María Peláe (★★★✩✩): scherpe kracht

Een kleine aardbeving trof de regio Baix Empordà – we moeten het haasten om te zeggen, op een aangename manier – afgelopen vrijdagavond. Verantwoordelijk voor het fenomeen was singer-songwriter en performer María Peláe, die volgens de organisatoren optrad op het Porta Ferrada Festival voor een publiek van zo'n 1200 mensen. De in Malaga geboren zangeres trad op met een combo bestaande uit gitaar, drums en keyboard/saxofoon, en een paar palmbomen/achtergrondzangers/dansers, die overigens briljant presteerden (er werd prachtig getapt in Yale, zelfs in de openingsminuten van het concert).
María Peláe (★★★✩✩)Plaats en datum: Guíxols Arena (St. Feliu de Guíxols) (8/8/2025)María Peláe presenteerde haar nieuwste album, El Evangelio , een prachtige, op flamenco gebaseerde oefening die pop, urban invloeden en Latijns-Amerikaanse invloeden combineert, waarvan ze de inhoud combineerde met meer historische thema's. Dit is onder andere het geval met de onmisbare nummers La niña en Que vengan a por mí , nummers die bijzonder toepasselijk zijn in tijden als deze, waarin reactionairen terrein winnen.

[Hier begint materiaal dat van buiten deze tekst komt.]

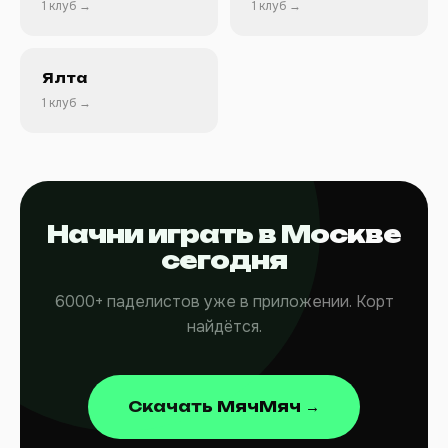
1 клуб →
1 клуб →
Ялта
1 клуб →
Начни играть в Москве
сегодня
6000+ паделистов уже в приложении. Корт
найдётся.
Скачать МячМяч →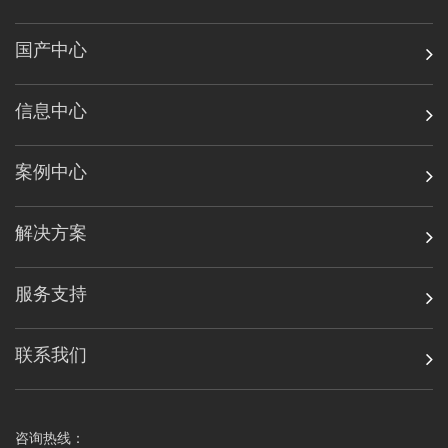
国产中心
信息中心
案例中心
解决方案
服务支持
联系我们
咨询热线：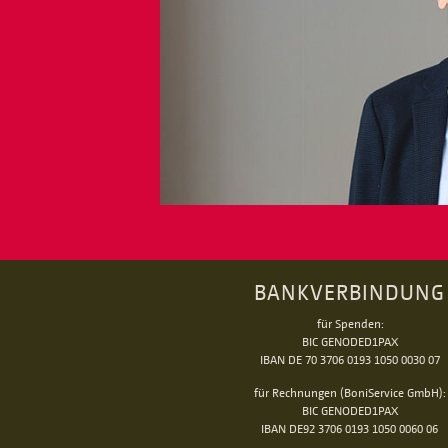
BANKVERBINDUNG
für Spenden:
BIC GENODED1PAX
IBAN DE 70 3706 0193 1050 0030 07
für Rechnungen (BoniService GmbH):
BIC GENODED1PAX
IBAN DE92 3706 0193 1050 0060 06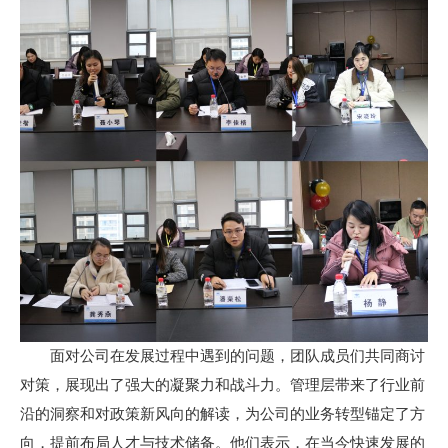
面对公司在发展过程中遇到的问题，团队成员们共同商讨
对策，展现出了强大的凝聚力和战斗力。管理层带来了行业前
沿的洞察和对政策新风向的解读，为公司的业务转型锚定了方
向，提前布局人才与技术储备。他们表示，在当今快速发展的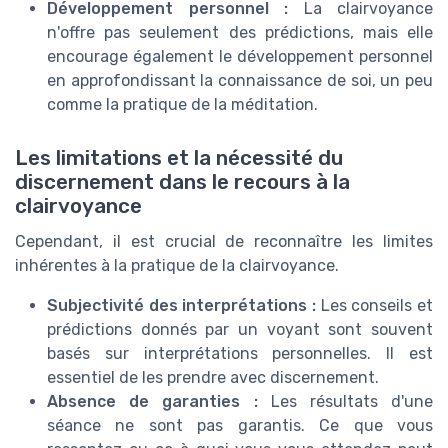
Développement personnel :
La clairvoyance
n'offre pas seulement des prédictions, mais elle
encourage également le développement personnel
en approfondissant la connaissance de soi, un peu
comme la pratique de la méditation.
Les limitations et la nécessité du
discernement dans le recours à la
clairvoyance
Cependant, il est crucial de reconnaître les limites
inhérentes à la pratique de la clairvoyance.
Subjectivité des interprétations :
Les conseils et
prédictions donnés par un voyant sont souvent
basés sur interprétations personnelles. Il est
essentiel de les prendre avec discernement.
Absence de garanties :
Les résultats d'une
séance ne sont pas garantis. Ce que vous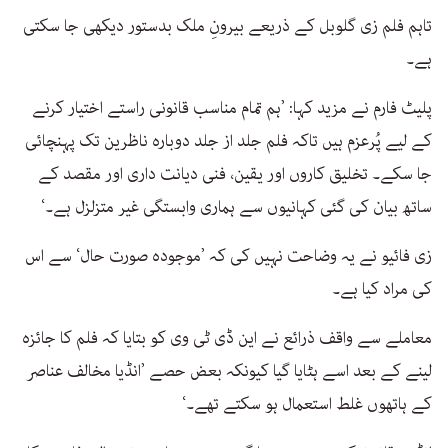
تاہم فلم زی گلوبل کے ذریعے بیرونِ ملک بدستور دیکھی جا سکتی
ہے۔
پلیٹ فارم نے مزید کہا: ’ہم تمام مناسب قانونی راستے اختیار کرنے
کے لیے پُرعزم ہیں تاکہ فلم جلد از جلد دوبارہ ناظرین تک پہنچائی
جا سکے۔ تخلیق کاروں اور یقین، فنی دیانت داری اور مقصد کے
ساتھ بیان کی گئی کہانیوں سے ہماری وابستگی غیر متزلزل ہے۔‘
زی فائیو نے یہ وضاحت نہیں کی کہ ’موجودہ صورت حال‘ سے اس
کی مراد کیا ہے۔
معاملے سے واقف ذرائع نے این ڈی ٹی وی کو بتایا کہ فلم کا جائزہ
لینے کے بعد اسے ہٹایا گیا کیونکہ بعض حصے ’انڈیا مخالف عناصر
کے ہاتھوں غلط استعمال ہو سکتے تھے۔‘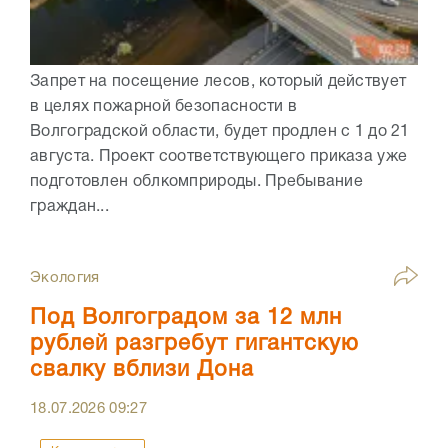
Запрет на посещение лесов, который действует
в целях пожарной безопасности в
Волгоградской области, будет продлен с 1 до 21
августа. Проект соответствующего приказа уже
подготовлен облкомприроды. Пребывание
граждан...
Экология
Под Волгоградом за 12 млн
рублей разгребут гигантскую
свалку вблизи Дона
18.07.2026
09:27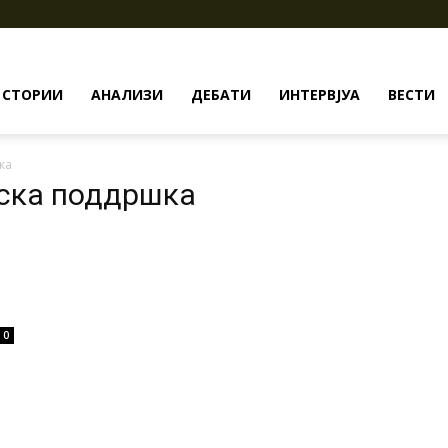
СТОРИИ
АНАЛИЗИ
ДЕБАТИ
ИНТЕРВЈУА
ВЕСТИ
ка
иска поддршка
0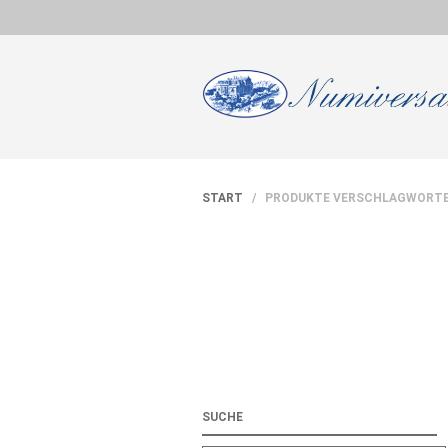
START
/ PRODUKTE VERSCHLAGWORTE
SUCHE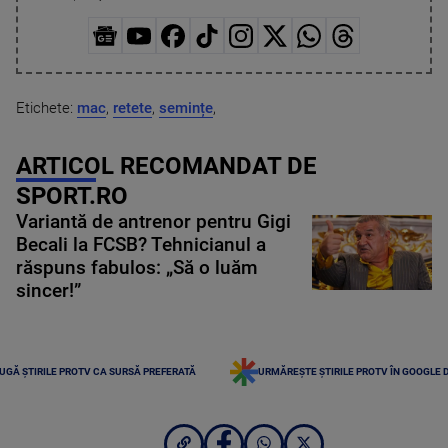
Etichete:
mac
,
retete
,
semințe
,
ARTICOL RECOMANDAT DE
SPORT.RO
Variantă de antrenor pentru Gigi
Becali la FCSB? Tehnicianul a
răspuns fabulos: „Să o luăm
sincer!”
UGĂ ȘTIRILE PROTV CA SURSĂ PREFERATĂ
URMĂREȘTE ȘTIRILE PROTV ÎN GOOGLE 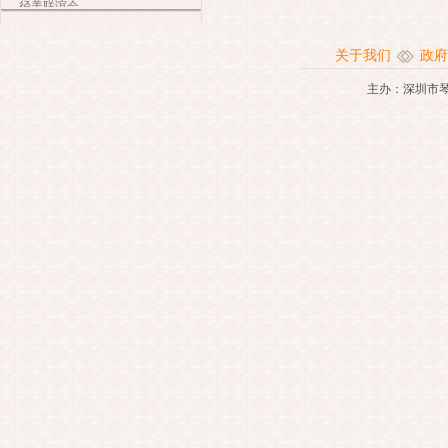
径美联谊会
关于我们
政府
主办：深圳市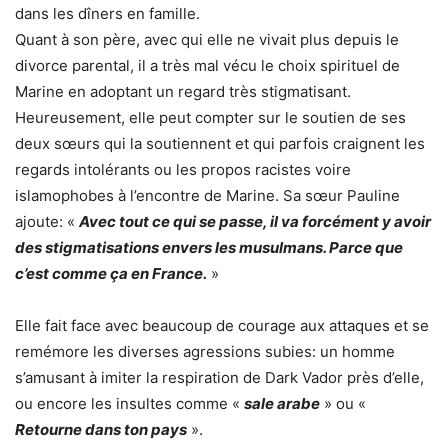
dans les dîners en famille.
Quant à son père, avec qui elle ne vivait plus depuis le
divorce parental, il a très mal vécu le choix spirituel de
Marine en adoptant un regard très stigmatisant.
Heureusement, elle peut compter sur le soutien de ses
deux sœurs qui la soutiennent et qui parfois craignent les
regards intolérants ou les propos racistes voire
islamophobes à l’encontre de Marine. Sa sœur Pauline
ajoute: «
Avec tout ce qui se passe, il va forcément y avoir
des stigmatisations envers les musulmans. Parce que
c’est comme ça en France.
»
Elle fait face avec beaucoup de courage aux attaques et se
remémore les diverses agressions subies: un homme
s’amusant à imiter la respiration de Dark Vador près d’elle,
ou encore les insultes comme «
sale arabe
» ou «
Retourne dans ton pays
».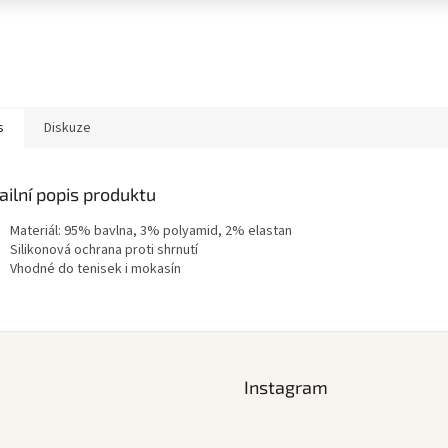
s
Diskuze
ailní popis produktu
Materiál: 95% bavlna, 3% polyamid, 2% elastan
Silikonová ochrana proti shrnutí
Vhodné do tenisek i mokasín
Instagram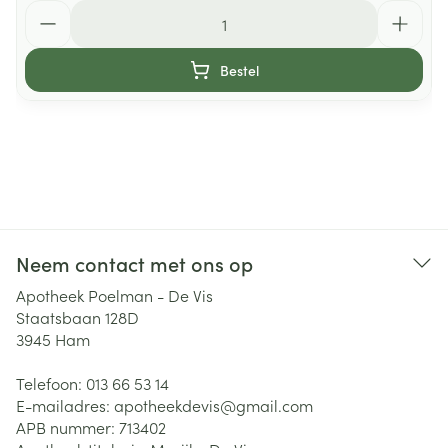
Aantal
Bestel
Neem contact met ons op
Apotheek Poelman - De Vis
Staatsbaan 128D
3945
Ham
Telefoon:
013 66 53 14
E-mailadres:
apotheekdevis@
gmail.com
APB nummer:
713402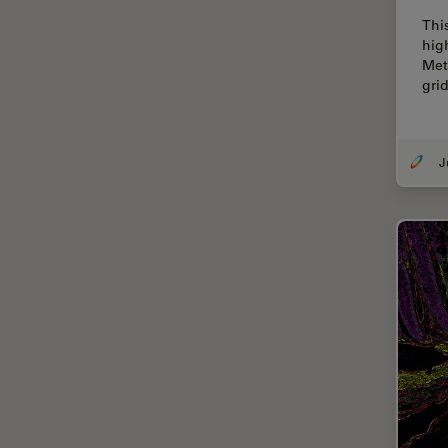
FLIM (Fluorescence Lifetime
Imaging Microscopy)
Thi
hig
Fluorescenza
Met
gri
Fluorocromo
FluoSync
FRAP
Fresatura a fascio ionico
FRET
Funzionalità STELLANTIS
Garanzia di qualità / Controllo
di qualità
Ginecologia e Urologia
Grani
HyD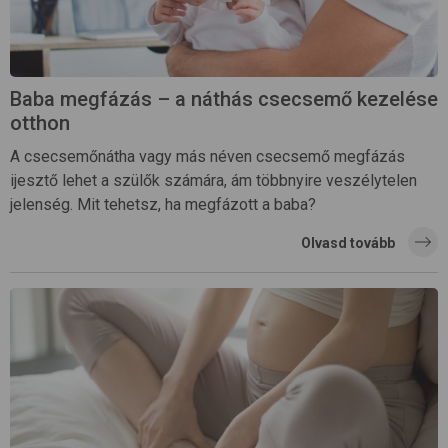
Baba megfázás – a náthás csecsemő kezelése
otthon
A csecsemőnátha vagy más néven csecsemő megfázás
ijesztő lehet a szülők számára, ám többnyire veszélytelen
jelenség. Mit tehetsz, ha megfázott a baba?
Olvasd tovább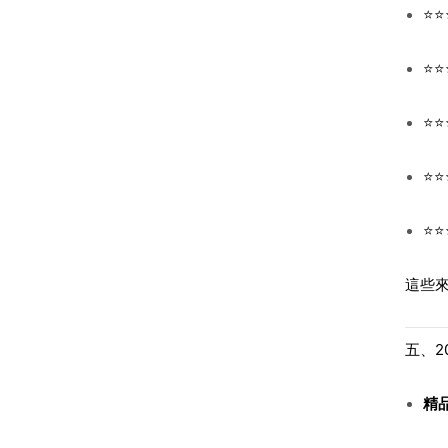
⭐⭐
⭐
⭐
⭐⭐
⭐⭐
這些來
五、2
精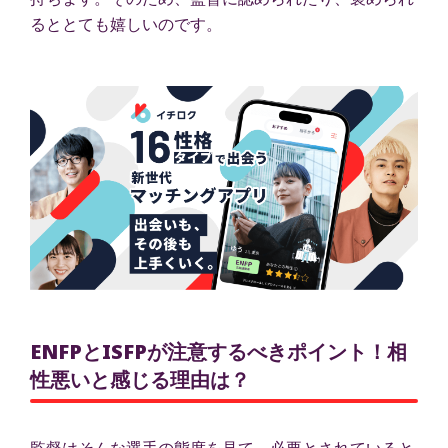
るととても嬉しいのです。
ENFPとISFPが注意するべきポイント！相
性悪いと感じる理由は？
監督はそんな選手の態度を見て、必要とされていると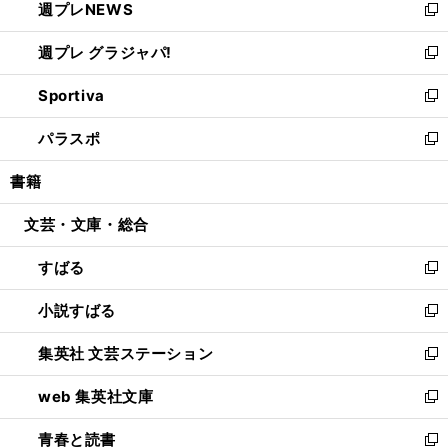
週プレNEWS
く
で
ド
い
新
開
ウ
ウ
し
週プレ グラジャパ!
く
で
ィ
い
新
開
ン
ウ
し
Sportiva
く
ド
ィ
い
新
ウ
ン
ウ
し
パラスポ
で
ド
ィ
い
新
開
ウ
ン
ウ
し
書籍
く
で
ド
ィ
い
開
ウ
ン
ウ
文芸・文庫・総合
く
で
ド
ィ
開
ウ
ン
すばる
く
で
ド
新
開
ウ
し
小説すばる
く
で
い
新
開
ウ
し
集英社 文芸ステーション
く
ィ
い
新
ン
ウ
し
web 集英社文庫
ド
ィ
い
新
ウ
ン
ウ
し
青春と読書
で
ド
ィ
い
新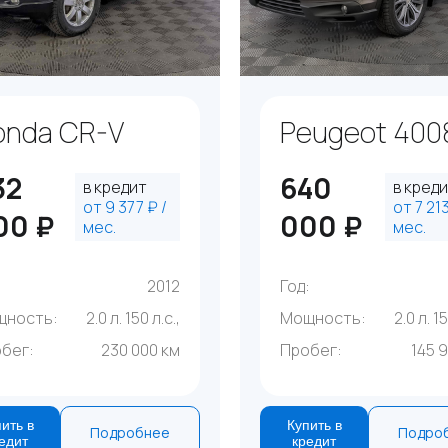
onda CR-V
Peugeot 400
32
640
в кредит
в кред
от 9 377 ₽ /
от 7 213
00 ₽
000 ₽
мес.
мес.
:
2012
Год:
щность:
2.0 л. 150 л.с.,
Мощность:
2.0 л. 15
бег:
230 000 км
Пробег:
145 
ить в
Купить в
Подробнее
Подро
едит
кредит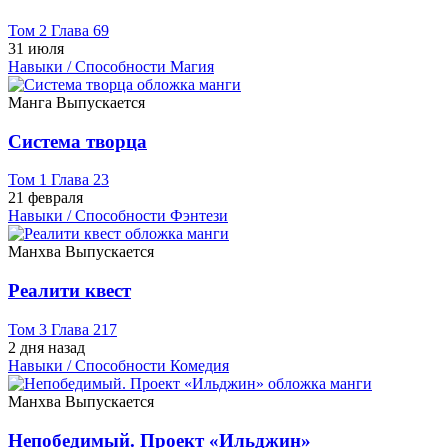
Том 2 Глава 69
31 июля
Навыки / Способности
Магия
Манга
Выпускается
Система творца
Том 1 Глава 23
21 февраля
Навыки / Способности
Фэнтези
Манхва
Выпускается
Реалити квест
Том 3 Глава 217
2 дня назад
Навыки / Способности
Комедия
Манхва
Выпускается
Непобедимый. Проект «‎Ильджин»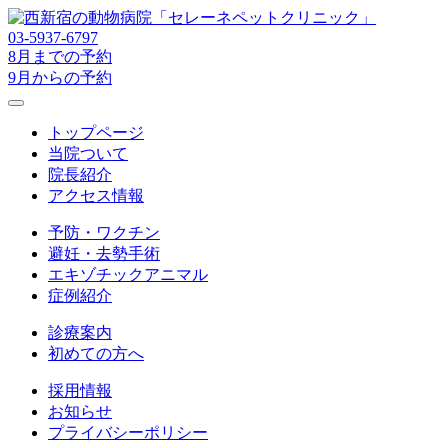
03-5937-6797
8月までの予約
9月からの予約
トップページ
当院ついて
院長紹介
アクセス情報
予防・ワクチン
避妊・去勢手術
エキゾチックアニマル
症例紹介
診療案内
初めての方へ
採用情報
お知らせ
プライバシーポリシー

Sommigen noemen Peláe de millennial Lola Flores. Hoewel deze labels altijd wat geforceerd zijn, zit er wel een kern van waarheid in. Vooral wanneer ze in flamencostijl rapt met een snelheid van 100 kilometer per minuut (een geweldige start met "La perra de Despeñaperros " bijvoorbeeld). Andere vooraanstaande dames uit de scene, zoals María Jiménez en vooral Rocío Jurado (aan wie ze tegen het einde van de show een medley opdroeg), zijn ook inspiratiebronnen die ons treffen terwijl we genieten van een optreden dat bovendien wordt gekenmerkt door de scherpe teksten en de even scherpe humor die de show kenmerkte. Durf en connectie, kracht en de airs van bulería, tanguillo en rumba maakten deel uit van de avond. Hoogtepunten waren onder meer het aanstekelijke en even wraakzuchtige "Santoral ", de Latijnse tumbaos die het heropende "Letra menúa " sierden en het zeer "dramatische en lesbische" "Me duelen los ojos ", in de eigen woorden van de zanger. En laten we The Key to the Sea niet vergeten, in een meer ontspannen toonsoort, hoewel het hoogtepunt een intense danscoda is.
De tweede artiest van de avond, Antoñito Molina, was conventioneler.Conventioneler was de tweede artiest van de avond, Antoñito Molina, die qua stem niets te maken had met Soy Minero , en die zich mengde in een overwegend popachtige coördinaat met flamenco-flitsen. Een muzikaal discours met weinig pit, toegankelijk maar in ieder geval effectief, dat zich uitte in nummers als Me subo por las paredes , het gevitamineerde Ya no me muero por nadie of het laatste Por si mañana , evenals een passage over No estamos locos van Ketama.